LostRuins / koboldcpp

A simple one-file way to run various GGML and GGUF models with KoboldAI's UI
https://github.com/lostruins/koboldcpp
GNU Affero General Public License v3.0
4.36k stars 312 forks source link

Additional prompt processing during chat. #813

Open inspir3dArt opened 2 months ago

inspir3dArt commented 2 months ago

Hi,

since I updated koboldcpp today (Termux/ Android) I have the problem that there are much more tokens processed before the LLM start's to write a reply.

Usually, after loading the the provided character card before the first response, koboldcpp just processed the tokens of my last message, before replying, now it processes between 300 and 500 tokens before replying, every time during the chat.

I usually write one or two sentences in my chat massages that have been processed really fast, and the LLM writer's in a good read while it writes speed. But now I have to wait so long for a reply to start, that doesn't make fun anymore.

Is there a way to fix that?

inspir3dArt commented 2 months ago

Looks like it's caused by using the (new?) Author's Note feature. I put a short instruction in there, telling the LLM to reply in a range of words. I was really happy to find out about that feature, because for the first time this really worked (I tried it using the system prompt section in json files before, but that never did the job consistently). Unfortunately it causes a lot of additional prompt processing. Would be really nice if that could be fixed / solved differently, like context shifting that works usually really quick.

LostRuins commented 2 months ago

If you use author's note then there will always be some reprocessing required. To reduce the amount, you can change the author note depth to strong.

inspir3dArt commented 2 months ago

Hi, thank you for your reply. I have tried the different options now.

The closest to finding a solution could be the "Author's Note" strict mode (Putting it at the end of my message like the "Stop sequences".

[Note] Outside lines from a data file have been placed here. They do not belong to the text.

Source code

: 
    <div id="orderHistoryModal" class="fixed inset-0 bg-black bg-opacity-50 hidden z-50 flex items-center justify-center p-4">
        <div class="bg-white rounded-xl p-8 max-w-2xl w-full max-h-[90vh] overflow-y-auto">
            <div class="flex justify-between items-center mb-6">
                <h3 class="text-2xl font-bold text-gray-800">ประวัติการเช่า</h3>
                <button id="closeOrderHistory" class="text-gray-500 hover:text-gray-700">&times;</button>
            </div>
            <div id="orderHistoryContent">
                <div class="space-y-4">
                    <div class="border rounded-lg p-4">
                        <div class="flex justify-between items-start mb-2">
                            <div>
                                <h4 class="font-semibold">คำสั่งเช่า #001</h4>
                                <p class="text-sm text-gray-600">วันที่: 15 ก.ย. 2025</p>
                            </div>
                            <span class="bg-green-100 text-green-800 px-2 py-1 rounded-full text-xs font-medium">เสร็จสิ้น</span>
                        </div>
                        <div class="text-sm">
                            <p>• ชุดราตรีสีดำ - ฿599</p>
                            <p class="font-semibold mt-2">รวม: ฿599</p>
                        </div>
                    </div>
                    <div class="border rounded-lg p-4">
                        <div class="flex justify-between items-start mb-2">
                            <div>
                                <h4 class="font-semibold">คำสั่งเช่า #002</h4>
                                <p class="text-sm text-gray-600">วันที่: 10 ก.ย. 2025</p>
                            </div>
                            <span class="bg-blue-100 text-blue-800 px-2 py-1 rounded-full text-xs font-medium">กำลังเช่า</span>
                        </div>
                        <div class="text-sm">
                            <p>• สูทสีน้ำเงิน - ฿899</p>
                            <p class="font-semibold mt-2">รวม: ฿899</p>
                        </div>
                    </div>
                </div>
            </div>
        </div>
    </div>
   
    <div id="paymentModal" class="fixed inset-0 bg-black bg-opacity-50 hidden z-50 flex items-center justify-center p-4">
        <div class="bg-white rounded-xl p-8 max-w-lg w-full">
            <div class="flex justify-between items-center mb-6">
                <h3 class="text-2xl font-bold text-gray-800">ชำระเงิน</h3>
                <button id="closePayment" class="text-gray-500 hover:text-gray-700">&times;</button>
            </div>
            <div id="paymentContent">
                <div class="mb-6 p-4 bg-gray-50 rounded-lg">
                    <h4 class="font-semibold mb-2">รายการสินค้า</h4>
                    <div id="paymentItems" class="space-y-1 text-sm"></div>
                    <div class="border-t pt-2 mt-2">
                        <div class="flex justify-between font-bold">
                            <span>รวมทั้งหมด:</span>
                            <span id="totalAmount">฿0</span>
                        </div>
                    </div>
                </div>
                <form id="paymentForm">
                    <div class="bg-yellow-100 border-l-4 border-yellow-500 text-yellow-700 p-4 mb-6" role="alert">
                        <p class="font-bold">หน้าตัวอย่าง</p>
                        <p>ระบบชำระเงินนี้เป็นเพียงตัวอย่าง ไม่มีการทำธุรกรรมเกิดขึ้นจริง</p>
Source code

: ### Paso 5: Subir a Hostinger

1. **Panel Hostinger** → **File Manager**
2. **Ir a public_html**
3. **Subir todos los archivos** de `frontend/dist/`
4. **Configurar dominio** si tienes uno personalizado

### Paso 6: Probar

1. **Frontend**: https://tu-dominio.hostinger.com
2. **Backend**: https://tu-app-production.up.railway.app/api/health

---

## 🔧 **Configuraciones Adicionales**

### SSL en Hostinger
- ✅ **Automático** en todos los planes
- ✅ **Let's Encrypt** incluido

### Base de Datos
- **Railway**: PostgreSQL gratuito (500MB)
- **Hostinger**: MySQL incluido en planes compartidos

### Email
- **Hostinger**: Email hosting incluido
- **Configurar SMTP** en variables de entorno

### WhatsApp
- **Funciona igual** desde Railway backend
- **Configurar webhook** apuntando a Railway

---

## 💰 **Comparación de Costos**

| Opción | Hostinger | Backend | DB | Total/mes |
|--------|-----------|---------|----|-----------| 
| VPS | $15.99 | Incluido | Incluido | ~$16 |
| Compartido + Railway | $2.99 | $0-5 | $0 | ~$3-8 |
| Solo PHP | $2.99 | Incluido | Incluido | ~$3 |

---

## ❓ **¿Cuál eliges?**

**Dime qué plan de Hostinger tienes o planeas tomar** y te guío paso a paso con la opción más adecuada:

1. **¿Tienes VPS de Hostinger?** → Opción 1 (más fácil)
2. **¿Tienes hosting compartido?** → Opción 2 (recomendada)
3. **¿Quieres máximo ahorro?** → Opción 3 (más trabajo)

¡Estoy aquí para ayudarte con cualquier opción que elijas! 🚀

From what I can see by looking at what's shown in the terminal, it looks like this gets removed after the LLM reply finished, what causes that the previous LLM reply gets processed again. Isn't there a way to cut it out without a need to reprocess, or wouldn't it solve the problem not to remove it at all?

Edit: Or are there other options to motivate a LLM to write replys in a defined word or token range?

LostRuins commented 2 months ago

In that case, you can try adding the stuff to Memory instead of author's note, which will stay at a static position.